Let NASA spend trillions proving that there was no life on Mars, but spare a few hundred million for the study of what really mattered, the oceans that covered four-fifths of the earth’s surface.
Luckily the Pentagon had supported this thesis, or at least accepted that oceanography had an important if secondary role in mapping out future war scenarios. Submarines had proved themselves in the cold war era, and their territory – the canyons and valleys that shape the landscape of the ocean floor – was exactly where Coldharbor devoted the bulk of its research.
So while Houston and the space cowboys took the lion’s share of the money – and the glory – Coldharbor quietly took in enough funds to get on with what really mattered.
Trouble was, thought Leo, what really mattered on a warm morning, when the beaches were empty and the sea clean and fresh, was getting even a handful of students to listen to him.
He took the stairs to the second-floor lecture hall two at a time.
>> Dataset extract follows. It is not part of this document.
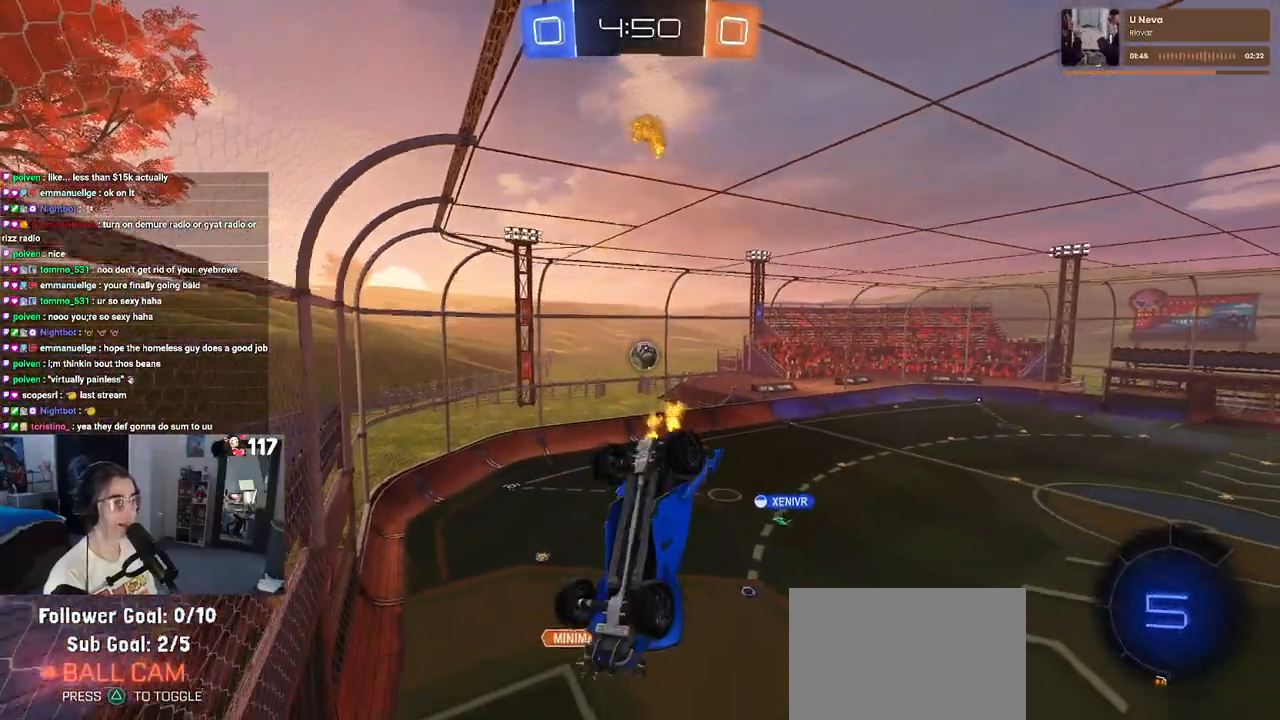
{"buttons": ["SQUARE", "R2"], "left_stick": "down-left", "right_stick": "center", "events": [[250, "left_stick", "down"], [383, "left_stick", "center"], [400, "SQUARE", "down"], [450, "left_stick", "down-left"]]}
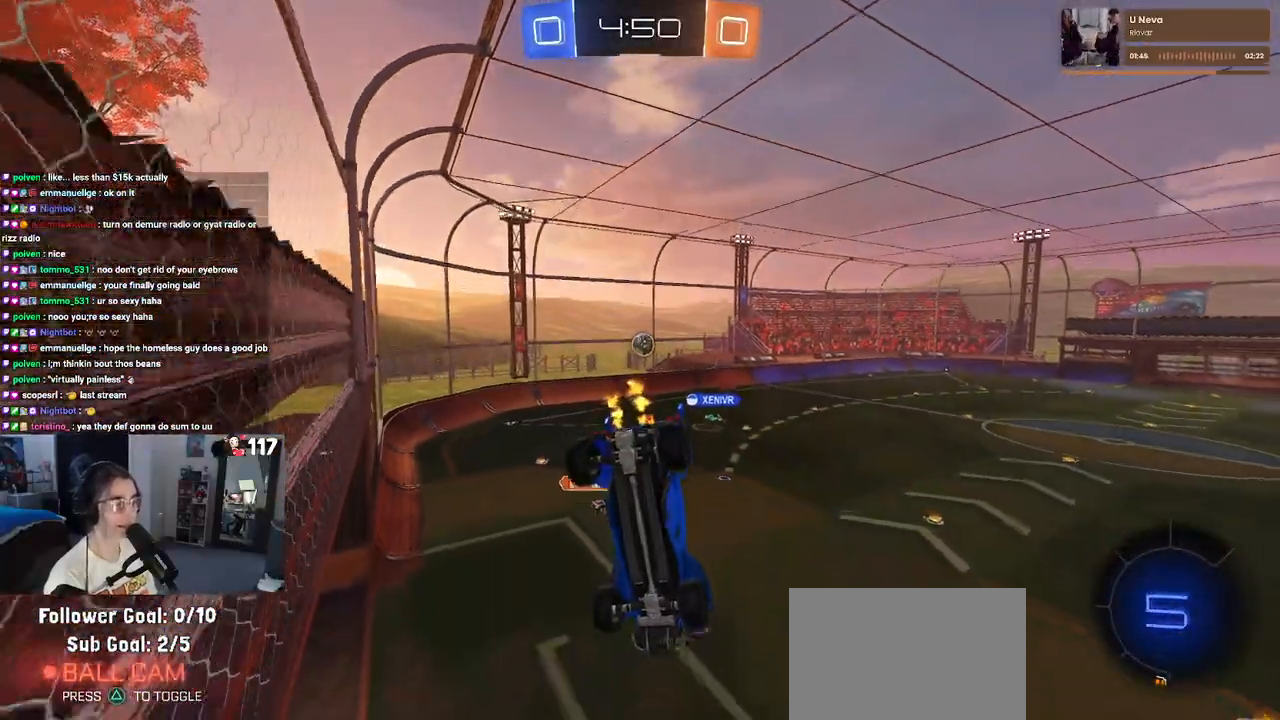
{"buttons": ["R2"], "left_stick": "center", "right_stick": "center", "events": [[50, "SQUARE", "up"], [150, "left_stick", "center"], [283, "left_stick", "left"], [467, "left_stick", "center"]]}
His father, a retired doctor from Melbourne, had always told him that lifts were a greater health hazard than nicotine: ‘The elevator has contributed more to the high rate of heart attacks in America than cigarettes, alcohol and fatty foods put together.’ This oft-stated paternal thesis translated into equally frequent advice that not only should his son never take a lift, but that he should always eat porridge for breakfast.
His father was a living proof of the validity of his own advice, having reached the age of 92 without ever having taken a lift, or so he claimed. The fact that he continued to smoke and drink well in excess of the most liberal health guidelines merely confirmed the aged parent’s view about Mr Otis and the invention that had transformed urban skylines around the world.
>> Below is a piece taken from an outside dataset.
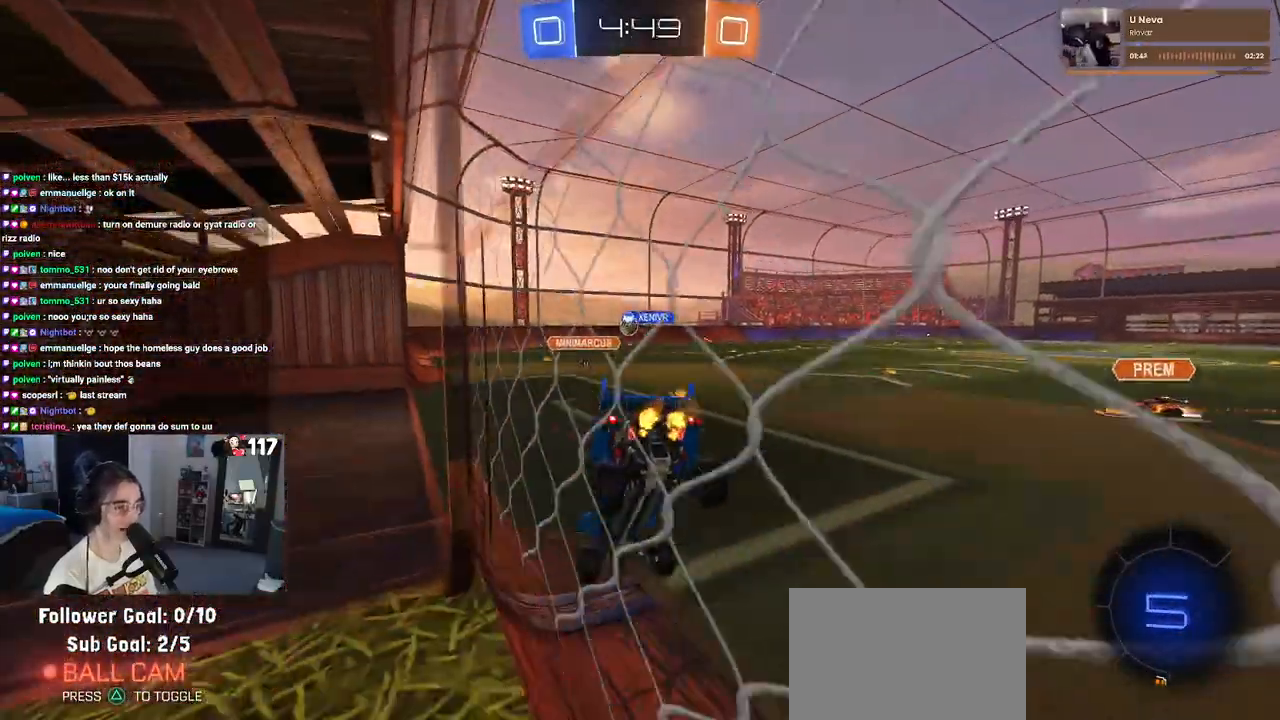
{"buttons": ["R2"], "left_stick": "right", "right_stick": "center", "events": [[233, "left_stick", "down-right"], [383, "TRIANGLE", "down"], [450, "left_stick", "right"], [483, "TRIANGLE", "up"]]}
There were thirty postgraduate students in the class but, as Leo had guessed, just twelve faces looked up from their iPods, BlackBerries, magazines and even a few copies of the Boston Globe as he walked in.
The tiered ranks of empty seating that rose before the podium seemed a perfect comment on the lecture subject: language and communication among mature pinnipeds.
Leo placed a sheaf of papers on the lecture stand. There was a reluctant rustle as the students stashed their papers, detached themselves from their earplugs and swung their attention to him.
He began with the traditional welcome, wishing them well in their studies. He then left the podium and walked up the staircase that divided the seating, speaking without notes. It was an old trick, but it always worked.
‘At the beginning of this course, I just want to say two things. First, we humans are defined not by what we know, but by what we do not know. The science that has brought you here, like all scientific disciplines, has no final frontiers, and it never will have.’